Given text.
- Opening Delimiter -

That worked!  Thank you for the quick response.

On May 8, 5:25 pm, Michael Bayer <[EMAIL PROTECTED]> wrote:
> On May 8, 2008, at 5:13 PM, Dan wrote:
>
>
>
>
>
> > I have an Oracle schema that has a column name labeled as
> > 'when'  (without the quotes).  Everything works fine in PL/SQL when
> > referencing this column -- not special handling needs to be done.
> > However, we created a sqlalchemy definition as follows:
>
> > monitor_mts_table = Table('monitor_mts', metadata,
> >    Column('monitor_mts_id', Integer, Sequence('seq_monitor_mts'),
> > primary_key = True),
> >    Column('when', OracleDateTime),
> >    Column('status', Integer),
> >    Column('created_date', OracleDateTime),
> >    )
>
> > When we reference this we get a database error from oracle that the
> > column monitor_mts."when" does not exist.  Notice the double quotes.
> > This is what is throwing off oracle since the column definition in the
> > table is not double quoted.

- Closing Delimiter -

Dataset content.
- Opening Delimiter -

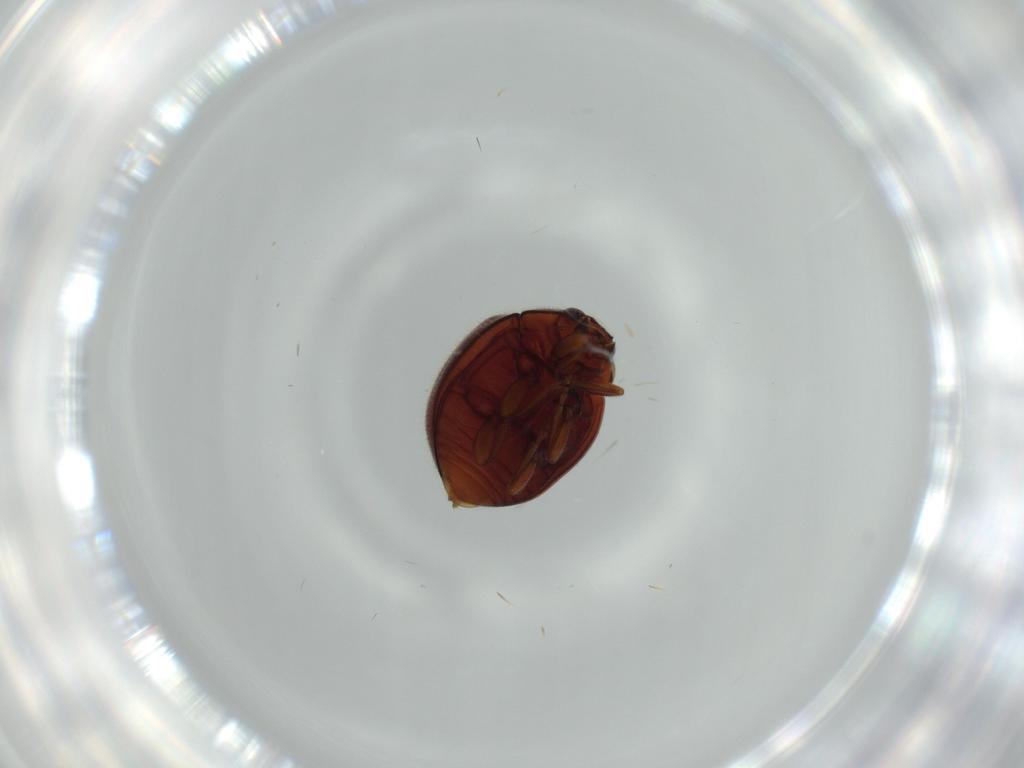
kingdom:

- Closing Delimiter -

Exercise set.
1. Name every column defined in the monitor_mts table in the email about the Oracle column.
2. In the email about the Oracle column, what sequence is attached to the monitor_mts_id column?
3. Write the next part of the email about the Oracle column, picking up after its last sentence.
The listing is separate material, unrelated to the email about the Oracle column.

Results for each task.
1. monitor_mts_id, when, status, created_date

2. seq_monitor_mts

3.
>
> > I have tried appending the clause quote=False to the Column definition
> > above but it does not affect what is being sent to the database --
> > still a doubled quoted column name.
>
> > Any ideas how to work around this without changing the underlying
> > table definition in Oracle?
>
> "when"  is a reserved word in oracle - it has to be quoted.   however,
> once its quoted its now bound to be lower case.  so try calling the
> column "WHEN" instead since oracle probably wants to match the column
> to upper case.  quote=True is only used to force quoting on for
> reserved words that arent yet in the SQLA dictionary.